Désormais, l’Armée coopère secrètement avec les Autobots pour affronter les Decepticons. De son côté, Sam part à l’université en laissant parents et petit-amie sur place. À la fac, il commence à avoir d’étranges visions et une curieuse fille s’intéresse beaucoup à lui.
Le deuxième épisode de Transformers était déjà prévu avant même la réalisation du premier. La Paramount, après l’immense succès de Transformers 1 (il a battu un record de tunes aux USA), remet une pièce dans la machine à fric. Pour ça, elle fait appel à la même équipe sans rien changer. On retrouve donc le même réalisateur et les mêmes scénaristes, mais également les mêmes acteurs. Seuls les robots connaissent des ajouts significatifs.
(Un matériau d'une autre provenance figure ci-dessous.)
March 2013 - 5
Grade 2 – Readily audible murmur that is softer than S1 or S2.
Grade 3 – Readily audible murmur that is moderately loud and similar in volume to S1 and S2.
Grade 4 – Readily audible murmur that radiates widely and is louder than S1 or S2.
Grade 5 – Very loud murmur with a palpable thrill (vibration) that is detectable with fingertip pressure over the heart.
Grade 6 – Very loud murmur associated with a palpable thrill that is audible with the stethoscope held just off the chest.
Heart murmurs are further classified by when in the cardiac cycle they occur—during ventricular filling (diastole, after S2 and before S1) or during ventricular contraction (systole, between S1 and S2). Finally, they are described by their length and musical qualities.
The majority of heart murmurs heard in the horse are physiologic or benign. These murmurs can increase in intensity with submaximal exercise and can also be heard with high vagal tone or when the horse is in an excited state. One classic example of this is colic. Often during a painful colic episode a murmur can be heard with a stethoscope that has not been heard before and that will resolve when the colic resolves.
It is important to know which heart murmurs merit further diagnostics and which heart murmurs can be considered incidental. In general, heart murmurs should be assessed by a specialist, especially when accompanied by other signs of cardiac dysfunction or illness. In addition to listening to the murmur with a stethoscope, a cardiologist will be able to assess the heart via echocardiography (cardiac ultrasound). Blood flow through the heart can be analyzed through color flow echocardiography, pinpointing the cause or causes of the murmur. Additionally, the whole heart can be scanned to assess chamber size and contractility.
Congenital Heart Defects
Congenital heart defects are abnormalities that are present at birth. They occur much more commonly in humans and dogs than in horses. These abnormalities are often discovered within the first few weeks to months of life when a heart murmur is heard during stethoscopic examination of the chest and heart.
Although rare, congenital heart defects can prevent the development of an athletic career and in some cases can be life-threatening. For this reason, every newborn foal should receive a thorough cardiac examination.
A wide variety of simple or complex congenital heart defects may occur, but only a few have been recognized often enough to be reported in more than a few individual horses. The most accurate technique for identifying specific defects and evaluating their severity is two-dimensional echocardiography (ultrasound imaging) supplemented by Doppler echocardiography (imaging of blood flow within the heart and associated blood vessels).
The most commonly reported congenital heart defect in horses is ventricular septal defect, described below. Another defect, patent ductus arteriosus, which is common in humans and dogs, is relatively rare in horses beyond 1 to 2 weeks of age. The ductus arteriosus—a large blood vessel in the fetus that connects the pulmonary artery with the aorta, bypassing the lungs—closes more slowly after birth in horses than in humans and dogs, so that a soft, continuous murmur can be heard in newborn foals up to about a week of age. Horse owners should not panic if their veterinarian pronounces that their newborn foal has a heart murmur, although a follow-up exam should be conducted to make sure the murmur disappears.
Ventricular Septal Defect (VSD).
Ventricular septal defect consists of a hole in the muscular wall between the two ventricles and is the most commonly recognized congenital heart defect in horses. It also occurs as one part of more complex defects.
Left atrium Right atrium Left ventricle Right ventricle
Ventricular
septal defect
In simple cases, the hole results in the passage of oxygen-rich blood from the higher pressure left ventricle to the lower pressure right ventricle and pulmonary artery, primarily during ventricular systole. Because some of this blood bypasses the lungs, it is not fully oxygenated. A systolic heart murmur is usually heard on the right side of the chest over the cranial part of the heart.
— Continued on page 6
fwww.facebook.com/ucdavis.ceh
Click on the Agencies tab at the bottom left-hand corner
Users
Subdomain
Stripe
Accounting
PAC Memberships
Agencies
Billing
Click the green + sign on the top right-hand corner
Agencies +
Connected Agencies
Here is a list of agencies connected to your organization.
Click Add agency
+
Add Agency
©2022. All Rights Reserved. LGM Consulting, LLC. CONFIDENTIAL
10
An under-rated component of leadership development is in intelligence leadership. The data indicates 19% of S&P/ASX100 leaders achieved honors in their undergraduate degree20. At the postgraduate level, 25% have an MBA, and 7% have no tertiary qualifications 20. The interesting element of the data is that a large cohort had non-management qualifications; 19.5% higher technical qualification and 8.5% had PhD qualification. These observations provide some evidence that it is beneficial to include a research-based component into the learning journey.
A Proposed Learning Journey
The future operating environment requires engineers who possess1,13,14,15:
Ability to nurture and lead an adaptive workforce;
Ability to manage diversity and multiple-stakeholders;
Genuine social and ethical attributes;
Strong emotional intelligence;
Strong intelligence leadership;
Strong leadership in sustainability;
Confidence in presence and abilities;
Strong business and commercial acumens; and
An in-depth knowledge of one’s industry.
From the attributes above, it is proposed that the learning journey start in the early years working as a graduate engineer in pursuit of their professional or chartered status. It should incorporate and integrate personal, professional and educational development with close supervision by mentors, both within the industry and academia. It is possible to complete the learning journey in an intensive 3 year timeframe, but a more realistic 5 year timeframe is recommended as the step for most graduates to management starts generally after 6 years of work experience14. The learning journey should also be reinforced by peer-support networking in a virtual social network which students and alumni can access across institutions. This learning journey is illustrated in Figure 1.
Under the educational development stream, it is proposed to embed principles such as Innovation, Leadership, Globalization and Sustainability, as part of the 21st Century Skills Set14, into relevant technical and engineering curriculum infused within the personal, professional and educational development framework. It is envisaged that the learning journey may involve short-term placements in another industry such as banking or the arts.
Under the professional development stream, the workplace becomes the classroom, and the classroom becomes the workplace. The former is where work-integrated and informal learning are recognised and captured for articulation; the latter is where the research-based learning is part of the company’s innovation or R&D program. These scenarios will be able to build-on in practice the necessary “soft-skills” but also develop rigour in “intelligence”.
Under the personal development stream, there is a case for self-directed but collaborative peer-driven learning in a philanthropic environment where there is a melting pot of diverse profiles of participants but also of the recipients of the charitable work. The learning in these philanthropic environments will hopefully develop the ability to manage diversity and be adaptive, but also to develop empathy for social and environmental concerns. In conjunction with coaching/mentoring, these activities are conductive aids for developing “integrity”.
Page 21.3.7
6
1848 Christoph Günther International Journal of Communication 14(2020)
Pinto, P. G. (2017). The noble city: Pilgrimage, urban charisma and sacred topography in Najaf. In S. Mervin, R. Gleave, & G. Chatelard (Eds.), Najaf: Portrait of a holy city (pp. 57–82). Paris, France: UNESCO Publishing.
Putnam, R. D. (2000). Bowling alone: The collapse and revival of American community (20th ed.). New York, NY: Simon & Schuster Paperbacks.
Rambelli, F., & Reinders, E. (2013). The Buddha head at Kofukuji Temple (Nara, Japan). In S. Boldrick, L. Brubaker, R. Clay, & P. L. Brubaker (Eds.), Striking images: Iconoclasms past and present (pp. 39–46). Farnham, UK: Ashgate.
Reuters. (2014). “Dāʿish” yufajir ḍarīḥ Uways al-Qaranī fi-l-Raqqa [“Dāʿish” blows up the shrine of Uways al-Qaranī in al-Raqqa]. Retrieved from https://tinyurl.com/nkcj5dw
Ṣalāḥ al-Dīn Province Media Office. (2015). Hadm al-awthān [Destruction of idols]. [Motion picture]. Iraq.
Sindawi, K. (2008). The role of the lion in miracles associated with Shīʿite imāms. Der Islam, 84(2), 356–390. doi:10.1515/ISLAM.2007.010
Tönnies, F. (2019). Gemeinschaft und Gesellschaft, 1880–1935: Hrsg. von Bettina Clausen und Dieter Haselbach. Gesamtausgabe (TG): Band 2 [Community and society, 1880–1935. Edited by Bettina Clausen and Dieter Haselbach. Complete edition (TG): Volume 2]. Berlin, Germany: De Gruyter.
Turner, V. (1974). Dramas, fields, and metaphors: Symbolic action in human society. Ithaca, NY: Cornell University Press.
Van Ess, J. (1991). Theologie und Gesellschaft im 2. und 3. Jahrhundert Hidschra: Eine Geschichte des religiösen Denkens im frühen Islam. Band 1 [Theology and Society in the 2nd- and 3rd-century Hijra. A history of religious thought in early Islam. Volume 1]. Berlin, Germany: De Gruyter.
Le film s’oriente résolument vers les robots et la baston, sans doute conseillé par des études de marché. Plus dynamique que le premier volet, Transformers 2 : La Revanche s’axe sur une guerre, une vraie, avec ses agents secrets, ses opérations de sabotage, et ses batailles épiques. Le scénario ne lésine pas sur le lyrisme ainsi que le drame et se conclut sur un spectaculaire affrontement. Et c’est vraiment une très bonne idée, car on voit moins les acteurs. En effet, Shia LaBeouf est toujours aussi imbuvable et son personnage est complètement débile. Hautain et égocentrique, il ne crève malheureusement jamais malgré les beignes magistrales qu’il ramasse. Megan Fox montre en revanche quelques talents, et il est dommage qu’elle soit reléguée au rang de potiche, car elle possède carrément plus de charisme que l’autre plouc. Restent les seconds rôles égaux à eux-mêmes, avec tout de même une redondance dans le personnage du bouffon. En effet, alors que John Turturro rempilait, la venue de Ramon Rodriguez est complètement superflue, sachant qu’ils ont en plus à peu près le même jeu. C’était peut-être pour intégrer la minorité hispanique au casting…
L’histoire est résolument épique, lyrique même, et sert de prétexte pour des affrontements très impressionnants avec des monstres parfois sidérants. On a également droit à toute la panoplie de l’armée américaine, un peu de pub est toujours bonne à prendre.
Transformers 2: La Revanche est la continuité logique du 1 ; les commerciaux affinent le ciblage du public et demandent des adaptations scénaristiques en conséquence. Sinon, la recette est sensiblement la même, car tout le film repose sur les images de ces fabuleux robots. Au final, cette œuvre de consommation remplit le cahier des charges avec plus d’efficacité que le premier opus, alors profitons du spectacle !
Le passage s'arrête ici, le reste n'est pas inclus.